日本は、国連安保理改革の推進のために協力するグループであるG4(日本、インド、ドイツ及びブラジル)の一員としての取組も重視している。林外務大臣は、9月の国連総会ハイレベルウィークの際に行われたG4外相会合に出席した。G4外相会合では、ロシアによるウクライナ侵略などにより、国連が中核的役割を担って形成されてきた国際秩序の根本が動揺しているという問題意識の下、安保理改革をめぐる現状認識を共有し、今後の方向性について議論した。林外務大臣より、国連への信頼を回復する観点から、安保理に対する不満と期待が入り混じる国も多いことも念頭に、安保理改革を国連全体の機能強化の文脈に位置付け、総会や事務総長の役割強化などの取組と共に改革の機運を高めていくことを提起した。G4外相は、安保理改革実現に向け、政府間交渉における文言ベースでの交渉開始に向けて総会議長と緊密に協力し、アフリカや米国などの関係国との連携に向けた方途を議論し、早期に具体的成果を目指すことで一致した。12月14日には、山田賢司外務副大臣が、安保理改革を含む多国間主義改革に関する安保理公開討論に出席し、安保理改革は可能であることを訴え、モメンタム向上に努めた。日本は引き続き、改革推進派諸国と緊密に連携し、国連安保理改革の実現に向けたプロセスに前向きに関与していく。

会談前のG4外相(9月22日、米国・ニューヨーク)
会談前のG4外相(9月22日、米国・ニューヨーク)
国連安保理改革に関するG4外相会合(9月22日、米国・ニューヨーク)
国連安保理改革に関するG4外相会合(9月22日、米国・ニューヨーク)

(4)国連の組織面(マネージメント)

ア マネージメント

グテーレス国連事務総長は、平和への取組及び開発と共に国連のマネージメント改革を優先課題として位置付け、事務局機能の効率化・効果向上に引き続き取り組んでいる。また、2021年に「我々のコモンアジェンダ」報告書を発出し、国連を新たな時代に適応させるための具体策を提案し、提言実現のために加盟国などで議論が実施されている。日本は、改革の目的を支持し、国連が一層効率的・効果的に任務を果たすよう求めてきている。

イ 予算

国連の予算は、一般的な活動経費である通常予算(1月から12月までの1か年予算。2020年から2022年まで試験的に導入された。)と、PKO活動に関するPKO予算(7月から翌年6月までの1か年予算)で構成されている。
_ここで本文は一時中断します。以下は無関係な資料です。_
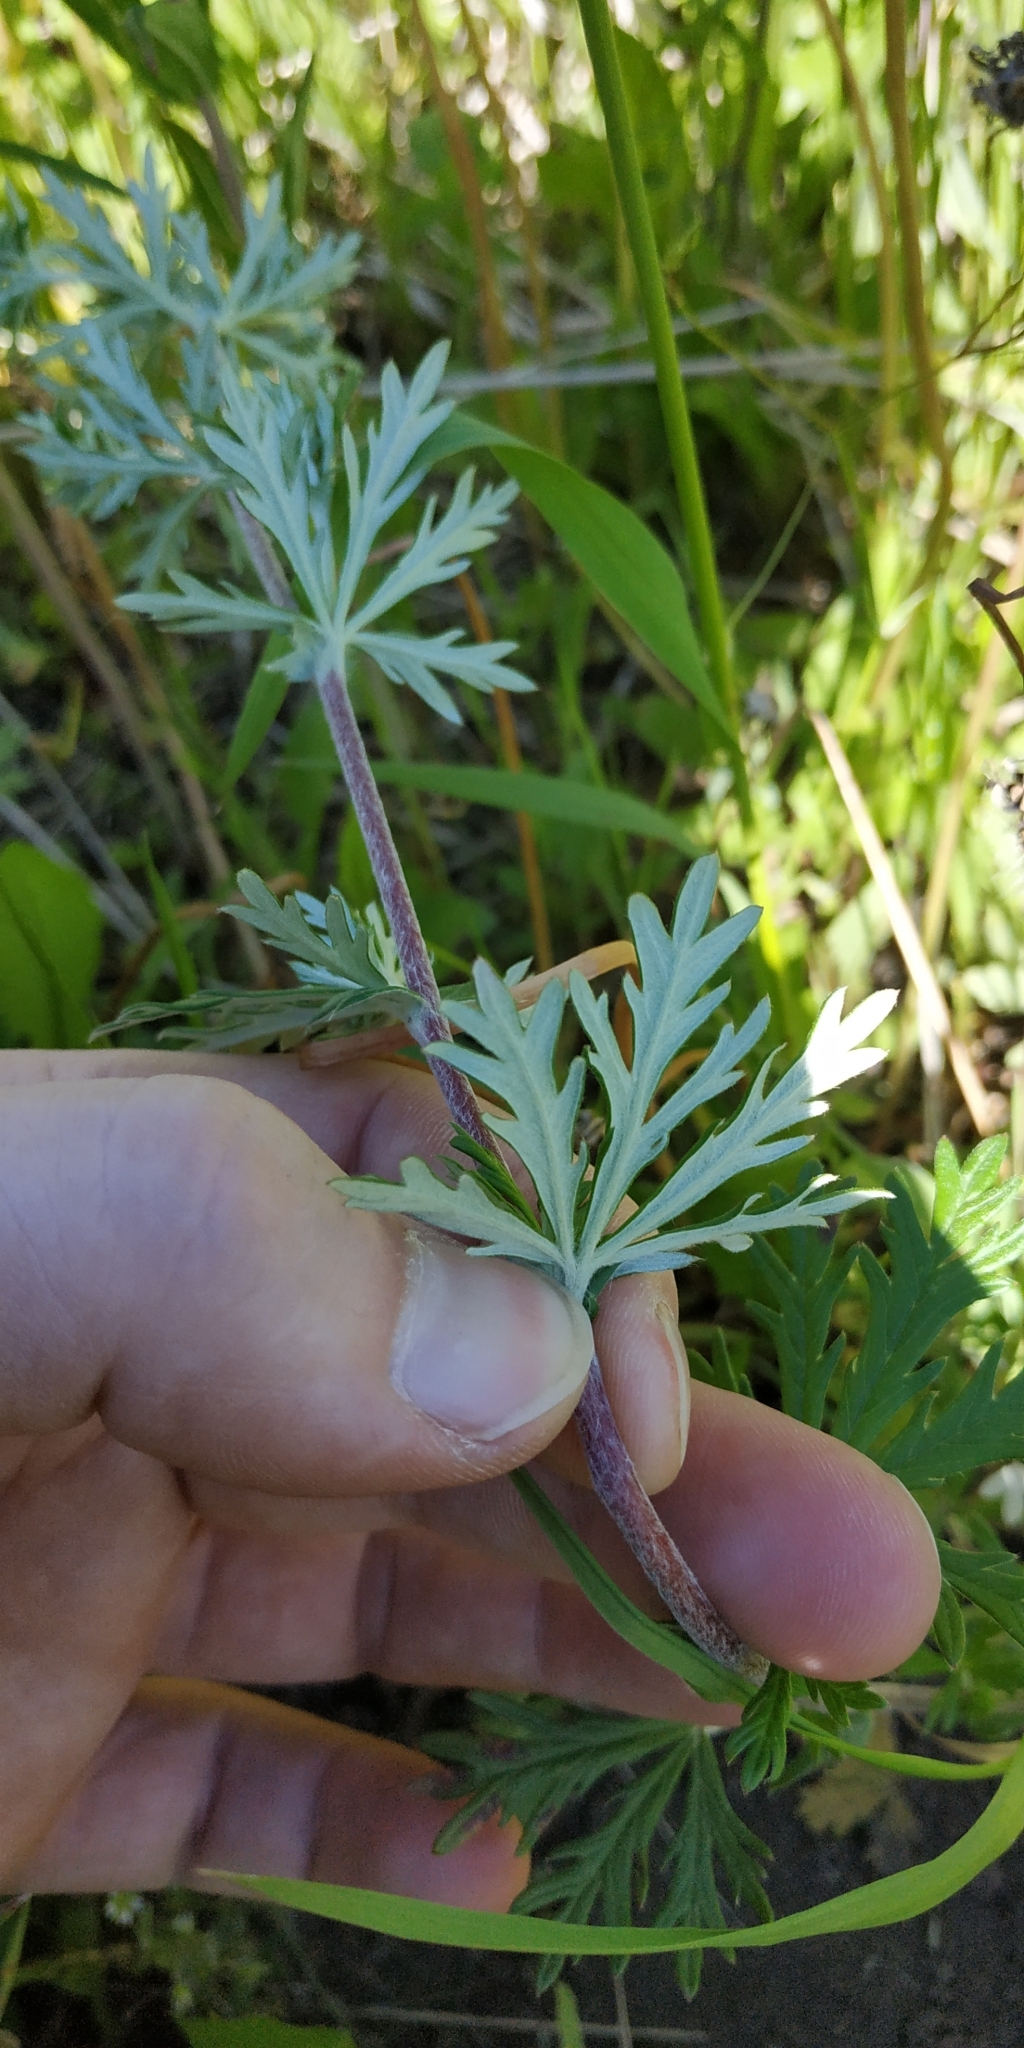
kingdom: Plantae
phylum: Tracheophyta
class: Magnoliopsida
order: Rosales
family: Rosaceae
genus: Potentilla
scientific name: Potentilla argentea
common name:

通常予算については、2022年12月、国連総会において、2023年予算として約34億米ドルの予算が承認された。また、PKO予算については、2022年6月に2022年から2023年度の予算が承認され、予算総額は約64.5億米ドル(前年度最終予算比約1.2%増)となった。

国連の活動を支える予算は、各加盟国に支払が義務付けられている分担金と各加盟国が政策的な必要に応じて拠出する任意拠出金から構成されている。このうち、分担金については、日本は、米国、中国に次ぐ第3位の分担金負担国として、2022年通常予算分担金として約2億3,076万米ドル、2022/23年PKO分担金として約5億1,833万米ドルを負担しており、主要拠出国の立場から、国連が予算をより一層効率的かつ効果的に活用するよう働きかけを行ってきている。なお、分担金の算出根拠となる分担率は加盟国の財政負担能力に応じて3年ごとに改定されており、2021年末に改定された日本の分担率は、米国、中国に次ぐ8.033%(2022年-2024年)となった。

また、国連の行財政を支える主な機関として、国連行財政問題諮問委員会(ACABQ)及び分担金委員会がある。二つの委員会は個人資格の委員から構成される総会付属の常設委員会であり、ACABQは国連の行財政問題全般について審査し、総会に勧告を行う一方、分担金委員会は、総会における通常予算分担率の決定に先立ち、全加盟国の分担率案を作成し総会に勧告する重要な役割を担っている。日本はこれらの委員会に継続的に委員を輩出している。

■ 主要国の国連分担率の推移
主要国の国連分担率の推移
■ 主要国のPKO分担率の推移
主要国のPKO分担率の推移

55 「HeForSheサミット」とは、ジェンダー平等の実現に向けた取組への男性の関心・関与を高めることを目的に、UN Womenが実施する「HeForSheキャンペーン」の一環として、政府や民間企業、教育機関、非営利団体の男性リーダー及び関係者が参加するイベント。「HeForSheチャンピオン」とは、同キャンペーンで選出された各界の男性リーダーのこと

56 グローバルファンドとは、2000年のG8九州・沖縄サミットにおいて感染症対策が初めて主要議題となったことを契機に、2002年に設立された官民連携パートナーシップ。開発途上国における三大感染症(エイズ、結核、マラリア)対策及び保健システム強化に対する資金協力を行い、SDGs達成に向けた取組に貢献している。感染症対策支援の主要機関である。日本は歴代5位となる累積約43億米ドル(2022年時点)の貢献を行っている。